TASK DIRECTIONS: Scan the following material for the string "monetary" and copy each line in which it appears.

EXERCISE INPUT:

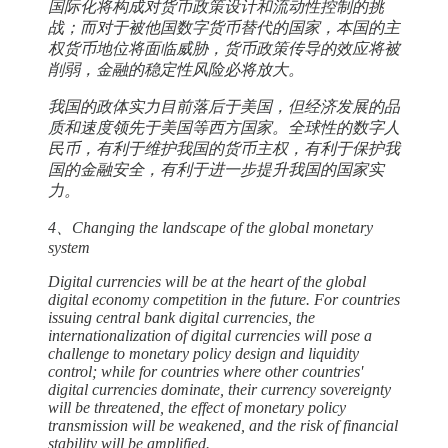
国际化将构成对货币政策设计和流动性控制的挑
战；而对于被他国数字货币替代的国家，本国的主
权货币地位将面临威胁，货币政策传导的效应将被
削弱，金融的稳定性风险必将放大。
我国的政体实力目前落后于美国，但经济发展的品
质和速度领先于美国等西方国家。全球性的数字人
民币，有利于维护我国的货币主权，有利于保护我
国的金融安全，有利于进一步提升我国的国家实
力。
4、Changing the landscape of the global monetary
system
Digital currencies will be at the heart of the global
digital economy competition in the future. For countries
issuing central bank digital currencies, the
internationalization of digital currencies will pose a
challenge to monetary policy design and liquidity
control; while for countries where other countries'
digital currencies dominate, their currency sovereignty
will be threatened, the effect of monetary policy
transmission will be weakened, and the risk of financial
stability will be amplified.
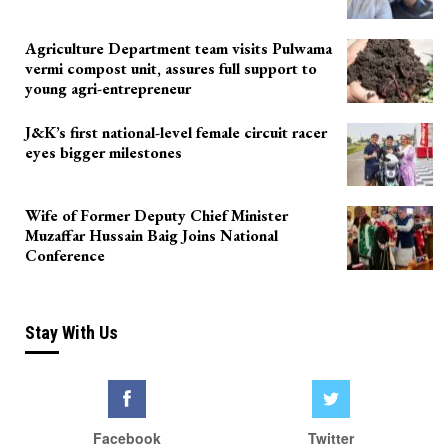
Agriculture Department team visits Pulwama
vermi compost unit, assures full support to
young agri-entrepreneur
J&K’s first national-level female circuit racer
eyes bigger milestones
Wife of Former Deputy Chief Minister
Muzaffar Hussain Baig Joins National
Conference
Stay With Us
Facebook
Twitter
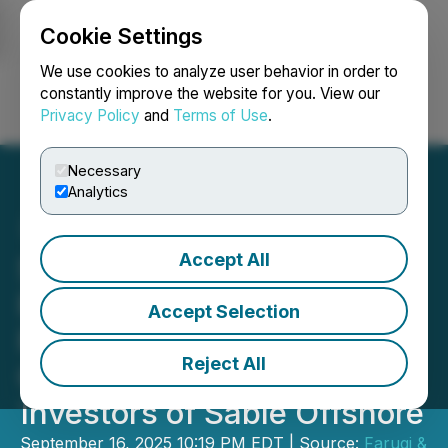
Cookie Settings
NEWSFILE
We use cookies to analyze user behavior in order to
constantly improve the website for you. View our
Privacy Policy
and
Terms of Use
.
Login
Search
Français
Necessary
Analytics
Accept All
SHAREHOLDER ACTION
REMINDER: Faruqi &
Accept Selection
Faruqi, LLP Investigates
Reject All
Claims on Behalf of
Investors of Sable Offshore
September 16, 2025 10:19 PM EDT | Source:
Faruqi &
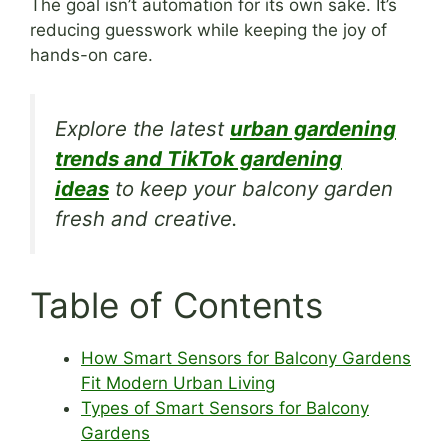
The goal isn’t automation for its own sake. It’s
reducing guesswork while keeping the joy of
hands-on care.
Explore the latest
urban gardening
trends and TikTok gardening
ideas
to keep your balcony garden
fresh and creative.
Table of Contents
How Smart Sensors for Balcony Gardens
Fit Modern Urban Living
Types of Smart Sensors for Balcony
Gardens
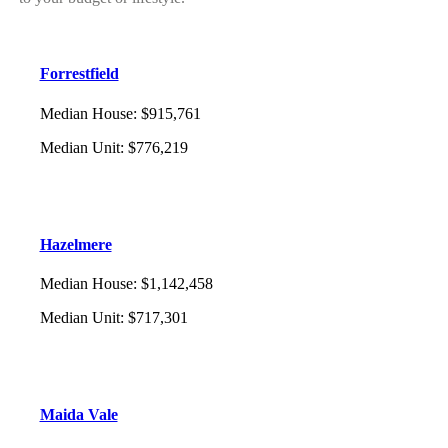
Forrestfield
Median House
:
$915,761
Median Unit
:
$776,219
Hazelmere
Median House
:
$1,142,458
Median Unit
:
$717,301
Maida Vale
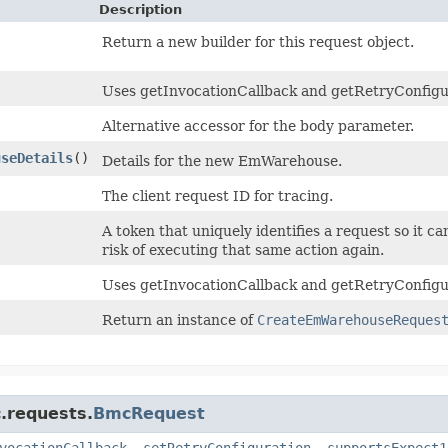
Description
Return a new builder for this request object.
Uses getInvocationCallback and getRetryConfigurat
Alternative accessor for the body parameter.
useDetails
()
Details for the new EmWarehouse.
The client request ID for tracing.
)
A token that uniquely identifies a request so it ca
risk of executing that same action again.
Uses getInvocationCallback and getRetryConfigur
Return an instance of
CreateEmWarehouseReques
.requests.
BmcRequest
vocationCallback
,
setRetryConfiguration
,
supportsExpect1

WRITTEN RESPONSE:
4、Changing the landscape of the global monetary
challenge to monetary policy design and liquidity
will be threatened, the effect of monetary policy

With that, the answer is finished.